→ Task statement
Could you transcribe the material below exactly, without leaving out a single line?

*** Records shown Section Begins ***

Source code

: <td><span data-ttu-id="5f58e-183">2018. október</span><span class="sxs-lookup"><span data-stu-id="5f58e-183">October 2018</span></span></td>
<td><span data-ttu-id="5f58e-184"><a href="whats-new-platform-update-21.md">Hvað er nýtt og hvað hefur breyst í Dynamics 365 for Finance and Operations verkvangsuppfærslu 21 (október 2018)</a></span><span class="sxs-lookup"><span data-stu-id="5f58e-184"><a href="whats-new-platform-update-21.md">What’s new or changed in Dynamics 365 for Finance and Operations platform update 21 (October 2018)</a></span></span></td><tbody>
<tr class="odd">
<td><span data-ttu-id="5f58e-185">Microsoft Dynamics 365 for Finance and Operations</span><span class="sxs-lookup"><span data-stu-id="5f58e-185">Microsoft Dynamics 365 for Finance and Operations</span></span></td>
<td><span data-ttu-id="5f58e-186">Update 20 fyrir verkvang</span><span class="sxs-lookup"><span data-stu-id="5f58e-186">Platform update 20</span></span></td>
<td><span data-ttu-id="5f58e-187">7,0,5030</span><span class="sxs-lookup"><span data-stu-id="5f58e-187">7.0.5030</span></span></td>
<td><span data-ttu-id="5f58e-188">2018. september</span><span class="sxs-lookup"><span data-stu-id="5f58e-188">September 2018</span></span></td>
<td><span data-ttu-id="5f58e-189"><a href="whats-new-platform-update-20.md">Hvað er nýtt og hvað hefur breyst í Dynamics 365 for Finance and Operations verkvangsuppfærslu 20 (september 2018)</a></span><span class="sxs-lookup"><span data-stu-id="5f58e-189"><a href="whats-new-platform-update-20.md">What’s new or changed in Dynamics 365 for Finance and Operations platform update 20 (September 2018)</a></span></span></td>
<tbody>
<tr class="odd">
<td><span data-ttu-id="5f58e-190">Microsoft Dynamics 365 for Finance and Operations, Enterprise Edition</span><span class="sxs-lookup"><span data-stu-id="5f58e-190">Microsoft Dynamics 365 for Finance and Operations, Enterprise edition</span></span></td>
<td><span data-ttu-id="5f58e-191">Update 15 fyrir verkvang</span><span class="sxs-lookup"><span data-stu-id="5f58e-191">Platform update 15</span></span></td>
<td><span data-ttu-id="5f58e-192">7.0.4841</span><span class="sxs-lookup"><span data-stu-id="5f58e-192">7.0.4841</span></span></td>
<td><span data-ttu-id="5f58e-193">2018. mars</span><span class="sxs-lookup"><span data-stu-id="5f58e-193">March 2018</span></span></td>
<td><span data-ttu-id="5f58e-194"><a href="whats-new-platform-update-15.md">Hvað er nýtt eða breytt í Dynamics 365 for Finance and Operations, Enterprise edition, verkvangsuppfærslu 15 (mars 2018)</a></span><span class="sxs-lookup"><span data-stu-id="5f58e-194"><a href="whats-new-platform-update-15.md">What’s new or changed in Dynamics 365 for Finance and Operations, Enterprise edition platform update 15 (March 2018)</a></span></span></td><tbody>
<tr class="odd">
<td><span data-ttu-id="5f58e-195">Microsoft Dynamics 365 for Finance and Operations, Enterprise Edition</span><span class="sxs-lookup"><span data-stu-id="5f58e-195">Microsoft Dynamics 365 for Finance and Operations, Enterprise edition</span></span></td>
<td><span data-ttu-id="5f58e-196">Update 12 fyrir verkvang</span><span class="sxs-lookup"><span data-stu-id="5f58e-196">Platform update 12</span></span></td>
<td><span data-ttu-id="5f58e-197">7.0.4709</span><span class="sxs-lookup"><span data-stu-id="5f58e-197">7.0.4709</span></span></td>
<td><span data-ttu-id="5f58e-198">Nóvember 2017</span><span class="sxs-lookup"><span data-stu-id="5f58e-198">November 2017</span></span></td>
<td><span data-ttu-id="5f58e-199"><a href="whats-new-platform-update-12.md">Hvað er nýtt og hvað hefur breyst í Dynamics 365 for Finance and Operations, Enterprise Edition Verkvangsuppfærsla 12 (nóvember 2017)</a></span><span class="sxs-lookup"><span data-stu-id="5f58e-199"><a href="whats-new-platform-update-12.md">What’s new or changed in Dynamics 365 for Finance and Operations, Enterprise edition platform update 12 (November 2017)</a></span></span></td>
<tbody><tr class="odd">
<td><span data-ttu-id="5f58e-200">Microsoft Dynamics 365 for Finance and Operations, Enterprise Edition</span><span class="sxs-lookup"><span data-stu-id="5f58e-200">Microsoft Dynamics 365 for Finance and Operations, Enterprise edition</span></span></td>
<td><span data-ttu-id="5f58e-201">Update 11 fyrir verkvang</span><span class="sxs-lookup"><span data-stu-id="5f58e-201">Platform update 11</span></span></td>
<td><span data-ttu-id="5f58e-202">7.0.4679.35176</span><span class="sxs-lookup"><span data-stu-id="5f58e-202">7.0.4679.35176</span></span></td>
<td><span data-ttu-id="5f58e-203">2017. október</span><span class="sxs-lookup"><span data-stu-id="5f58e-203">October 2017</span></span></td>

*** Records shown Section Ends ***

→ Response to the task
Source code

: <td><span data-ttu-id="5f58e-183">2018. október</span><span class="sxs-lookup"><span data-stu-id="5f58e-183">October 2018</span></span></td>
<td><span data-ttu-id="5f58e-184"><a href="whats-new-platform-update-21.md">Hvað er nýtt og hvað hefur breyst í Dynamics 365 for Finance and Operations verkvangsuppfærslu 21 (október 2018)</a></span><span class="sxs-lookup"><span data-stu-id="5f58e-184"><a href="whats-new-platform-update-21.md">What’s new or changed in Dynamics 365 for Finance and Operations platform update 21 (October 2018)</a></span></span></td><tbody>
<tr class="odd">
<td><span data-ttu-id="5f58e-185">Microsoft Dynamics 365 for Finance and Operations</span><span class="sxs-lookup"><span data-stu-id="5f58e-185">Microsoft Dynamics 365 for Finance and Operations</span></span></td>
<td><span data-ttu-id="5f58e-186">Update 20 fyrir verkvang</span><span class="sxs-lookup"><span data-stu-id="5f58e-186">Platform update 20</span></span></td>
<td><span data-ttu-id="5f58e-187">7,0,5030</span><span class="sxs-lookup"><span data-stu-id="5f58e-187">7.0.5030</span></span></td>
<td><span data-ttu-id="5f58e-188">2018. september</span><span class="sxs-lookup"><span data-stu-id="5f58e-188">September 2018</span></span></td>
<td><span data-ttu-id="5f58e-189"><a href="whats-new-platform-update-20.md">Hvað er nýtt og hvað hefur breyst í Dynamics 365 for Finance and Operations verkvangsuppfærslu 20 (september 2018)</a></span><span class="sxs-lookup"><span data-stu-id="5f58e-189"><a href="whats-new-platform-update-20.md">What’s new or changed in Dynamics 365 for Finance and Operations platform update 20 (September 2018)</a></span></span></td>
<tbody>
<tr class="odd">
<td><span data-ttu-id="5f58e-190">Microsoft Dynamics 365 for Finance and Operations, Enterprise Edition</span><span class="sxs-lookup"><span data-stu-id="5f58e-190">Microsoft Dynamics 365 for Finance and Operations, Enterprise edition</span></span></td>
<td><span data-ttu-id="5f58e-191">Update 15 fyrir verkvang</span><span class="sxs-lookup"><span data-stu-id="5f58e-191">Platform update 15</span></span></td>
<td><span data-ttu-id="5f58e-192">7.0.4841</span><span class="sxs-lookup"><span data-stu-id="5f58e-192">7.0.4841</span></span></td>
<td><span data-ttu-id="5f58e-193">2018. mars</span><span class="sxs-lookup"><span data-stu-id="5f58e-193">March 2018</span></span></td>
<td><span data-ttu-id="5f58e-194"><a href="whats-new-platform-update-15.md">Hvað er nýtt eða breytt í Dynamics 365 for Finance and Operations, Enterprise edition, verkvangsuppfærslu 15 (mars 2018)</a></span><span class="sxs-lookup"><span data-stu-id="5f58e-194"><a href="whats-new-platform-update-15.md">What’s new or changed in Dynamics 365 for Finance and Operations, Enterprise edition platform update 15 (March 2018)</a></span></span></td><tbody>
<tr class="odd">
<td><span data-ttu-id="5f58e-195">Microsoft Dynamics 365 for Finance and Operations, Enterprise Edition</span><span class="sxs-lookup"><span data-stu-id="5f58e-195">Microsoft Dynamics 365 for Finance and Operations, Enterprise edition</span></span></td>
<td><span data-ttu-id="5f58e-196">Update 12 fyrir verkvang</span><span class="sxs-lookup"><span data-stu-id="5f58e-196">Platform update 12</span></span></td>
<td><span data-ttu-id="5f58e-197">7.0.4709</span><span class="sxs-lookup"><span data-stu-id="5f58e-197">7.0.4709</span></span></td>
<td><span data-ttu-id="5f58e-198">Nóvember 2017</span><span class="sxs-lookup"><span data-stu-id="5f58e-198">November 2017</span></span></td>
<td><span data-ttu-id="5f58e-199"><a href="whats-new-platform-update-12.md">Hvað er nýtt og hvað hefur breyst í Dynamics 365 for Finance and Operations, Enterprise Edition Verkvangsuppfærsla 12 (nóvember 2017)</a></span><span class="sxs-lookup"><span data-stu-id="5f58e-199"><a href="whats-new-platform-update-12.md">What’s new or changed in Dynamics 365 for Finance and Operations, Enterprise edition platform update 12 (November 2017)</a></span></span></td>
<tbody><tr class="odd">
<td><span data-ttu-id="5f58e-200">Microsoft Dynamics 365 for Finance and Operations, Enterprise Edition</span><span class="sxs-lookup"><span data-stu-id="5f58e-200">Microsoft Dynamics 365 for Finance and Operations, Enterprise edition</span></span></td>
<td><span data-ttu-id="5f58e-201">Update 11 fyrir verkvang</span><span class="sxs-lookup"><span data-stu-id="5f58e-201">Platform update 11</span></span></td>
<td><span data-ttu-id="5f58e-202">7.0.4679.35176</span><span class="sxs-lookup"><span data-stu-id="5f58e-202">7.0.4679.35176</span></span></td>
<td><span data-ttu-id="5f58e-203">2017. október</span><span class="sxs-lookup"><span data-stu-id="5f58e-203">October 2017</span></span></td>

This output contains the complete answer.